ROCKY UCCISO A NAPOLI DALLA POLIZIA
PRIMA UDIENZA: LNDC PARTE CIVILE NEL PROCESSO

Il fatto accadde a luglio 2019, dove Rocky fu ucciso da un poliziotto durante un intervento riguardante il suo compagno di vita umano, agli arresti domiciliari. Da allora LNDC Animal Protection si è battuta per non fare archiviare il caso e ora è stata ammessa come parte civile nel processo. “La prossima udienza sarà l’11 maggio, faremo tutto ciò che è necessario per assicurarci che questa persona paghi per quello che ha fatto”, afferma la presidente Piera Rosati: “Ancora oggi mi chiedo perché mai sparare la seconda volta per uccidere il povero Rocky”

Napoli, 14 aprile 2021 – Il Pitbull Rocky fu ucciso, senza necessità, a luglio 2019 in via Rosaroli a Napoli da un’agente di polizia, durante un intervento riguardante il suo compagno umano agli arresti domiciliari. Ieri, dopo avere evitato l’archiviazione del caso, lo staff legale di LNDC Animal Protection si è presentato in aula alla prima udienza di questo processo presso il Tribunale di Napoli, dove l’associazione è stata ammessa come parte civile, ottenendo un rinvio a giudizio l’11 maggio prossimo.

“Andremo avanti e faremo tutto ciò che è necessario per assicurarci che questa persona paghi per quello che ha fatto”, afferma Piera Rosati, Presidente LNDC Animal Protection, “ma la domanda che ancora oggi mi pongo è: una volta esploso il primo colpo e ferito il cane, perché mai sparare la seconda volta per ucciderlo?

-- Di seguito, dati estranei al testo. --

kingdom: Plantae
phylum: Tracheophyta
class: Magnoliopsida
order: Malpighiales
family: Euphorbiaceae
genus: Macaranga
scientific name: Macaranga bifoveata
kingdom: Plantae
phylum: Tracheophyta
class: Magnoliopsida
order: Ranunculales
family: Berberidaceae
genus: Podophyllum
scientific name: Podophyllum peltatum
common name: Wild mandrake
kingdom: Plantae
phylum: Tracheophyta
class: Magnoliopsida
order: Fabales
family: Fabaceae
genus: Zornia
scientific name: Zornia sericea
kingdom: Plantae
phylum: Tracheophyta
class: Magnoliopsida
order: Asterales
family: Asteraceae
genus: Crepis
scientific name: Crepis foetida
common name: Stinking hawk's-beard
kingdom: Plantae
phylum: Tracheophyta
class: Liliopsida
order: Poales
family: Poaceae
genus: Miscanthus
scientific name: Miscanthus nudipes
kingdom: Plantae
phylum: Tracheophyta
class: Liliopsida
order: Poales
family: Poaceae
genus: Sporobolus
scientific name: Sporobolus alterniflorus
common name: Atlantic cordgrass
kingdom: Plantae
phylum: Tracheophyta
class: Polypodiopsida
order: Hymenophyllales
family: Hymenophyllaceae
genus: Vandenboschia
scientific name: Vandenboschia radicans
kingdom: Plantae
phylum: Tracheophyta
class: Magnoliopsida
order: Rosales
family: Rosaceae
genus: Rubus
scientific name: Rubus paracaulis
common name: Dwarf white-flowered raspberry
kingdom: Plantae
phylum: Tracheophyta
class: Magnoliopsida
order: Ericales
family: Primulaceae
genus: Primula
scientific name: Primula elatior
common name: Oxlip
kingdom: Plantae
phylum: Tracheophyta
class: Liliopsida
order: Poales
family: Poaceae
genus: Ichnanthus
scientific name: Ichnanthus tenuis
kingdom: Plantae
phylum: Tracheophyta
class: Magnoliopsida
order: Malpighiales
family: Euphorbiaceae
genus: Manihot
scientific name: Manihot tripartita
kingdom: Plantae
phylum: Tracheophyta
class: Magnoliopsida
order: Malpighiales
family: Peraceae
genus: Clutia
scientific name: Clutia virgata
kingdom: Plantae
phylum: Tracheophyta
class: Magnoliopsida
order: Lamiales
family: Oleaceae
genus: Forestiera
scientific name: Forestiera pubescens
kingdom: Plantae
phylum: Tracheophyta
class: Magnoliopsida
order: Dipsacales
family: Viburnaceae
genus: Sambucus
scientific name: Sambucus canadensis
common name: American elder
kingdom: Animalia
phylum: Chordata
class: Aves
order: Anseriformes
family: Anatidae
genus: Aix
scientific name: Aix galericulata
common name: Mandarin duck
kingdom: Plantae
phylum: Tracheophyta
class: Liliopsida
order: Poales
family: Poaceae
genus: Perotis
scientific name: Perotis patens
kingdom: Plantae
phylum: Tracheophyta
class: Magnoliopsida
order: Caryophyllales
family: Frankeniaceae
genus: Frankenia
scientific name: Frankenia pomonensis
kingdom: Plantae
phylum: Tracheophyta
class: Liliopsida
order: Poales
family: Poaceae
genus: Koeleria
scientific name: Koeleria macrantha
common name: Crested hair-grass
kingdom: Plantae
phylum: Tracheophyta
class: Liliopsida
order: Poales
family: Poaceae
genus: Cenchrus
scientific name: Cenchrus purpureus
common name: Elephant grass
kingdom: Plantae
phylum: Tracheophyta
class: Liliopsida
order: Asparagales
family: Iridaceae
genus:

La violenza sugli animali”, continua Rosati, “diventa particolarmente inaccettabile quando viene commessa da persone in divisa e con una pistola d’ordinanza”, continua Rosati: “Si tratta di persone che dovrebbero tutelare la vita di tutti e, soprattutto, dovrebbero essere i primi a rispettare le leggi. Mentre questo agente ha mostrato una completa indifferenza per la vita del povero Rocky, ucciso senza motivo”. 

Ai tempi del fatto, fu Campoli, GIP del Tribunale di Napoli a ordinare l’imputazione coatta dando legittima dignità a questo caso e il giusto rilievo alle immagini indiscutibilmente chiare dei video che avevano ripreso l’accaduto, evidenziando che al momento del secondo e fatale sparo il povero cane era già palesemente ferito e dall’andatura claudicante.

“Seguiamo questo processo con grandissima attenzione”, argomenta infine Michele Pezone, ufficio legale di LNDC Animal Protection, “perché abbiamo avuto un ruolo importante nella fase delle indagini, facendo opposizione alla richiesta di archiviazione del caso. Confidiamo ora in una giusta condanna per chi ha ucciso senza necessità un animale già ferito”.